Linking gene network and pancreatic beta cell defects to type 2 diabetes

A comprehensive study that integrates multiple analytic approaches has linked a regulatory gene network and functional defects in insulin-producing pancreatic beta cells to Type 2 diabetes. 

The study, published in the journal Nature, lays the foundation for identifying additional early disease-driving events for Type 2 diabetes and also provides a template for identifying regulatory networks that drive other diseases. 

Type 2 diabetes affects almost 35 million people in the United States, increasing the risk of death and causing serious health complications including blindness, kidney failure, heart disease and stroke, according to the Centers for Disease Control and Prevention.

Genome-wide association studies (GWAS) have linked hundreds of sites in the genome to increased risk of Type 2 diabetes, but more than 90% of the sites are located in non-coding rather than protein-coding regions of DNA.

“How this genetic variation at the population level relates to molecular changes in gene expression, tissue architecture and cellular physiology in Type 2 diabetes is not well understood. By generating comprehensive functional, transcriptomic, and spatially resolved multiplex imaging datasets, we identified key signatures of islet dysfunction,” said  a co-lead on the paper. 

 Although processes that contribute to Type 2 diabetes have been studied in rodent models, human islets — the mini-organs that house beta cells along with a number of other cell types — differ from rodent islets in multiple ways.

“There is a need for studies to define the mechanisms that initiate and sustain islet dysfunction in primary human islets, which is where we focused our efforts,” said another  co-lead of the study. 

The cross-institutional, collaborative effort used a multimodal approach to study pancreas and islets from donors with early-stage Type 2 diabetes and controls. This allowed for the integration of the islet function ex vivo and in vivo (in a mouse model) with comprehensive transcriptional (gene expression) analysis using RNA-sequencing, and islet cellular architecture assessed by multiplex imaging.
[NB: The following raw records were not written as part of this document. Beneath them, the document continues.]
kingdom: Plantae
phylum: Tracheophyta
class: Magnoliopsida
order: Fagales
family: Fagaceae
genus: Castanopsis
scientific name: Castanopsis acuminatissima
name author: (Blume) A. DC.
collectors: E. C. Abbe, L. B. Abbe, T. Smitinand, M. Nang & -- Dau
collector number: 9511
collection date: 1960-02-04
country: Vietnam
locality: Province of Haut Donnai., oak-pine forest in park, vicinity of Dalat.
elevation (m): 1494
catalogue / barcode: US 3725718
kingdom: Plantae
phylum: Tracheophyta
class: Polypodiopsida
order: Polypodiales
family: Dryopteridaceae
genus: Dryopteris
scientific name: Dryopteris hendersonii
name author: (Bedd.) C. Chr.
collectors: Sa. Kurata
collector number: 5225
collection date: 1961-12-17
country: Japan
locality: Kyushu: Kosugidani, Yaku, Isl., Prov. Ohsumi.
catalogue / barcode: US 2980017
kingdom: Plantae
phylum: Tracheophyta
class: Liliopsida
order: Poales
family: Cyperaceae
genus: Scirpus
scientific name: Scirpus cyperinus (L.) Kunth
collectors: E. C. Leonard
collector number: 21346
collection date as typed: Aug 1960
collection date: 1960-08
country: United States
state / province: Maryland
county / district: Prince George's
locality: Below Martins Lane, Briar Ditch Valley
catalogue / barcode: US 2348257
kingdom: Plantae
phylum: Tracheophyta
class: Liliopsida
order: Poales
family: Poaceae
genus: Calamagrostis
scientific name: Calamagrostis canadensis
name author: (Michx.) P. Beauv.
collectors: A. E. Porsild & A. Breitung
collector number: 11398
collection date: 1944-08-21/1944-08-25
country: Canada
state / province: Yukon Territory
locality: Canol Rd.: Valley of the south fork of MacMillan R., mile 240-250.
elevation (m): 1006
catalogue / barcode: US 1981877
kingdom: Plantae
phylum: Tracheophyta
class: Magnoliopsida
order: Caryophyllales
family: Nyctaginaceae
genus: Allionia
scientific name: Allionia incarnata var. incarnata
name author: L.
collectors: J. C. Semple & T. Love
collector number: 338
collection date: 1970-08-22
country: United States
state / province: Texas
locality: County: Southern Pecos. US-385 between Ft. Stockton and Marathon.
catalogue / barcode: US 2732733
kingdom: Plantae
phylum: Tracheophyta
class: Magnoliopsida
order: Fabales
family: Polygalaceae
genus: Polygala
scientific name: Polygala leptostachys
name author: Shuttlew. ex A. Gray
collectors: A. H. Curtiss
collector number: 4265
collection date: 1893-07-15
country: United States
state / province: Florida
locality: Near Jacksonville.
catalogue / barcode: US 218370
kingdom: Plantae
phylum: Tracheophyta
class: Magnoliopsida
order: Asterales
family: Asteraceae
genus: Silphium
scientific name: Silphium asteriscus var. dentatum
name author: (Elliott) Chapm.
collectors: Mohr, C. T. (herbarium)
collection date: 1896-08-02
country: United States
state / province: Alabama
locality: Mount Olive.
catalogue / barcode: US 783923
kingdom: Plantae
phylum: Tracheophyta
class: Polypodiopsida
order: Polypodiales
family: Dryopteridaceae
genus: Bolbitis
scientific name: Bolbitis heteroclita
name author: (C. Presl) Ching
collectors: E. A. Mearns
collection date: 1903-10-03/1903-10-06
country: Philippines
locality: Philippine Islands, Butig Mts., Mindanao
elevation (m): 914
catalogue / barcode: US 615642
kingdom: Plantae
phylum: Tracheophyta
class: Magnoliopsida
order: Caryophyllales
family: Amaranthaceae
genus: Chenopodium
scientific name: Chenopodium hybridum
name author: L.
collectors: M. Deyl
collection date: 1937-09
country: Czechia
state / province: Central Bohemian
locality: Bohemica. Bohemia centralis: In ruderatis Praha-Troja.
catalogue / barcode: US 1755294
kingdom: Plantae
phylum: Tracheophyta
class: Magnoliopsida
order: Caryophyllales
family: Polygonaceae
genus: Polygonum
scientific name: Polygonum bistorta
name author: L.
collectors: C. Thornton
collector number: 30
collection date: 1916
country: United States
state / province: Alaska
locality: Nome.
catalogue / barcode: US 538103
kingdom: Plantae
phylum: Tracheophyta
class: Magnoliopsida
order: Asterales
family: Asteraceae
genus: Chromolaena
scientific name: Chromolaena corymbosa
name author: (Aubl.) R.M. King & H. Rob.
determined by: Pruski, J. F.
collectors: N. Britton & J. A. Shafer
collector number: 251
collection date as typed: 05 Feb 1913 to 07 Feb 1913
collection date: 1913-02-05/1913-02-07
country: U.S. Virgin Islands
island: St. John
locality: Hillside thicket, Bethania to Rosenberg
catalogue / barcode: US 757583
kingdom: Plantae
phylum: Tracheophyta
 The interdisciplinary team connected laboratory findings from single cells to population-scale genetics, looking for differences in gene expression between people with early-onset Type 2 diabetes and normal controls. 

“With this multimodal approach, we used integrative data analytic methods to build gene networks and connect them to Type 2 diabetes GWAS signals and islet physiology,” said the author. “All data are publicly available through user-friendly and interactive web portals. We hope these data will generate many hypotheses that will be pursued in the near future.”

Within one network, they discovered that the transcription factor RFX6 had an outsized influence within beta cells, serving as a hub within this gene network, and that it was reduced in beta cells from individuals with Type 2 diabetes. In further studies of RFX6 and its regulatory network, the researchers used an in vitro human pseudoislet model and single-nucleus multi-omics profiling to show that disruption of RFX6 in beta cells led to reduced insulin secretion and altered chromatin architecture at regions enriched for Type 2 diabetes GWAS signals. 

Using phenotype and genotype data from the UK Biobank across nearly one-half million people of European ancestry, they found that predicted decreased islet expression of RFX6 was causally associated with Type 2 diabetes. This type of prediction, the team noted, could potentially be replicated in other diseases for which there is GWAS data.

“Precisely what underlies the initial RFX6 dysregulation and whether it can be targeted to prevent or reverse early-stage molecular and functional defects in the beta cell will be important areas of further investigation,” said the author.